Messungen zeigen: Bei Außentemperaturen von rund 30 Grad kann die Luft im Fahrzeuginneren auf bis zu 60 Grad ansteigen, Sitzflächen und Armaturenbretter werden sogar bis zu 80 Grad heiß. Besonders tückisch: Viele vermeintliche Tricks bringen kaum etwas. Ein leicht geöffnetes Fenster, heruntergeklappte Sonnenblenden oder eine zuvor stark aufgedrehte Klimaanlage verhindern die gefährliche Aufheizung kaum.
Vorsicht bei Kindern und Tieren
Selbst Wärmeschutzverglasungen senken die Temperatur nur geringfügig. Experten empfehlen daher, Kinder, Tiere oder empfindliche Gegenstände niemals im Auto zurückzulassen – auch nicht für einen kurzen Einkauf.

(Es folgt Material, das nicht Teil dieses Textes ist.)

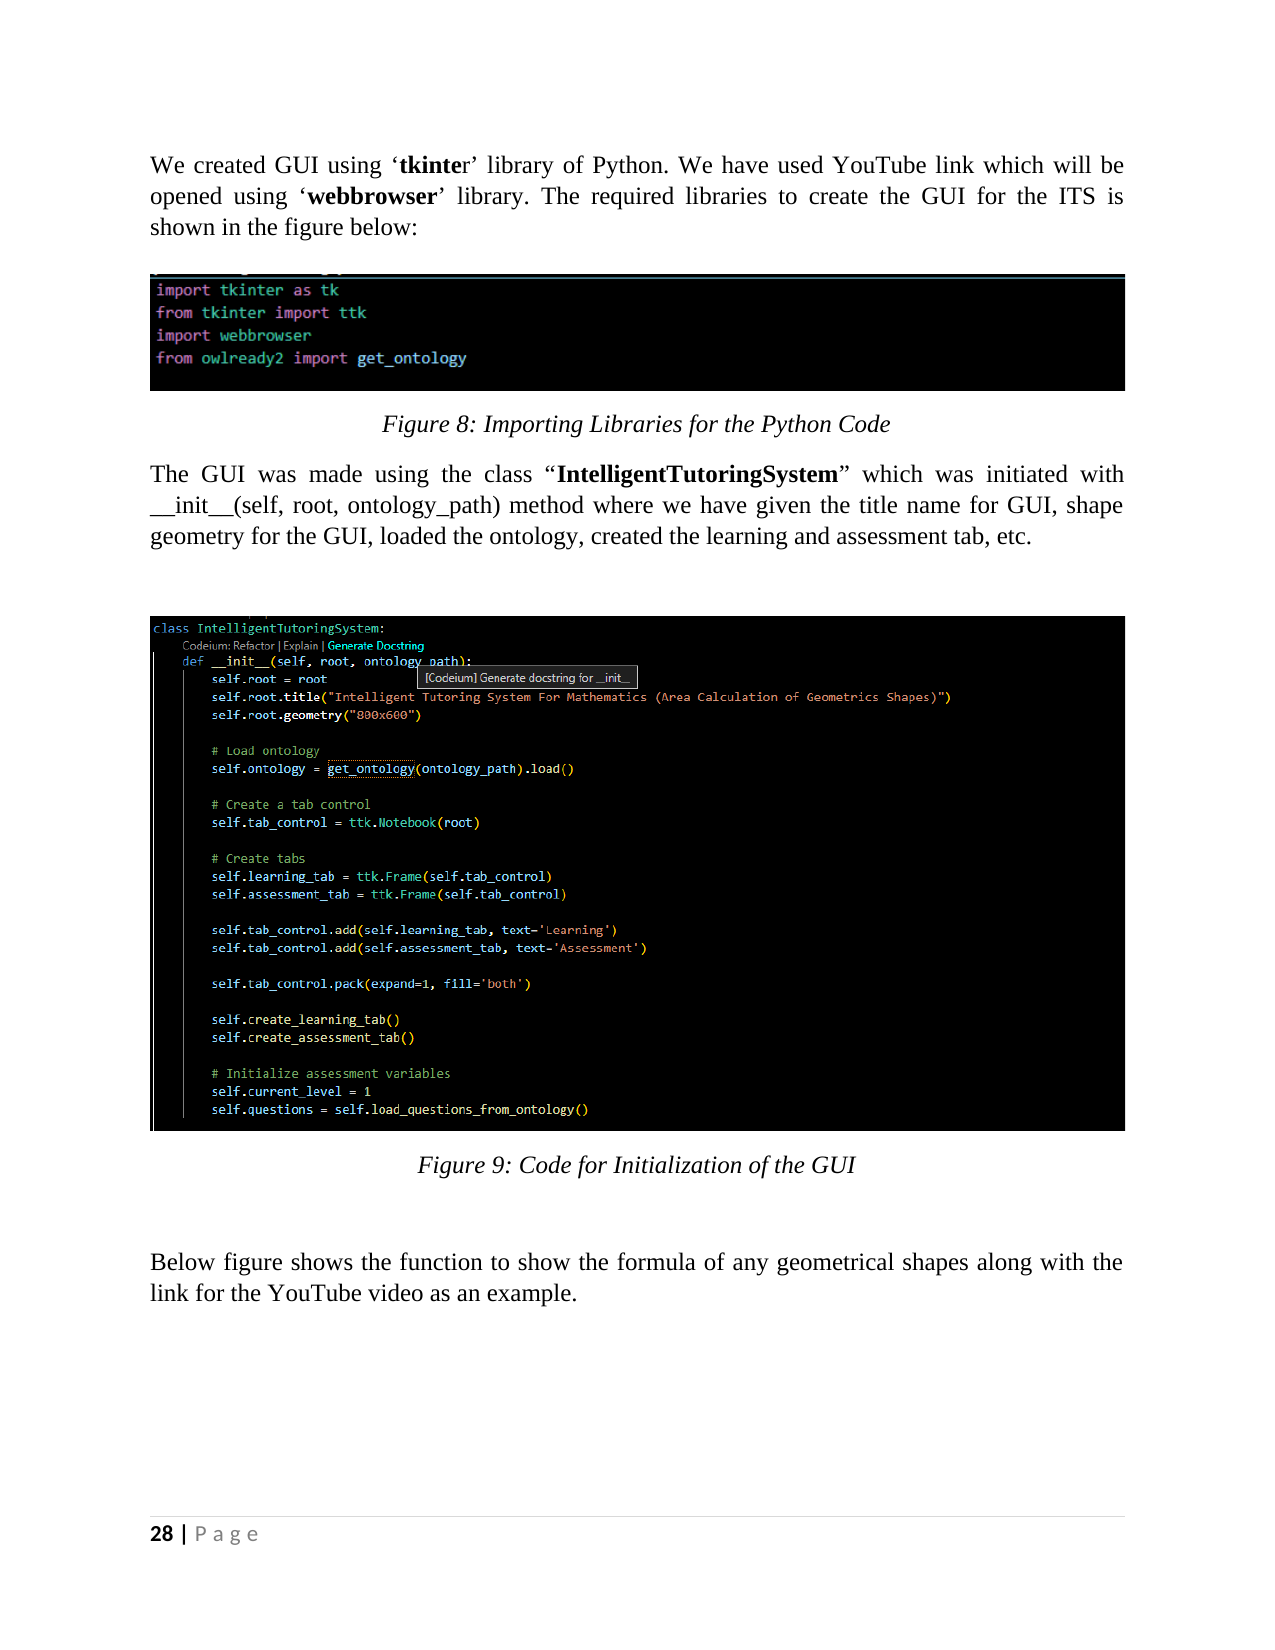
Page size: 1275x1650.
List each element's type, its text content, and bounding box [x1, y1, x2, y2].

text Below figure shows the function to show the formula of any geometrical shapes along with the link for the YouTube video as an example. [150, 1247, 1125, 1307]
picture [150, 274, 1125, 391]
picture [150, 616, 1125, 1131]
text The GUI was made using the class “IntelligentTutoringSystem” which was initiated with __init__(self, root, ontology_path) method where we have given the title name for GUI, shape geometry for the GUI, loaded the ontology, created the learning and assessment tab, etc. [150, 459, 1125, 550]
text Figure 8: Importing Libraries for the Python Code [150, 409, 1125, 438]
text Figure 9: Code for Initialization of the GUI [150, 1150, 1125, 1178]
list We created GUI using ‘tkinter’ library of Python. We have used YouTube link which will be opened using ‘webbrowser’ library. The required libraries to create the GUI for the ITS is shown in the figure below: [150, 150, 1125, 241]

Schnelle Reaktion gefordert
Wer ein eingeschlossenes Kind oder Tier in einem überhitzten Fahrzeug entdeckt, sollte zunächst versuchen, die Besitzer ausfindig zu machen. Gelingt das nicht, rät der ÖAMTC dazu, sofort die Polizei über den Notruf 133 zu verständigen. Auch für Autofahrer gilt Vorsicht: Ausreichend trinken, die Klimaanlage nicht zu kalt einstellen und bei längeren Fahrten regelmäßig Pausen im Schatten einlegen. Die klare Botschaft der Experten: Ein Auto kann sich innerhalb weniger Minuten in eine lebensgefährliche Hitzefalle verwandeln – mit dramatischen Folgen für Mensch und Tier.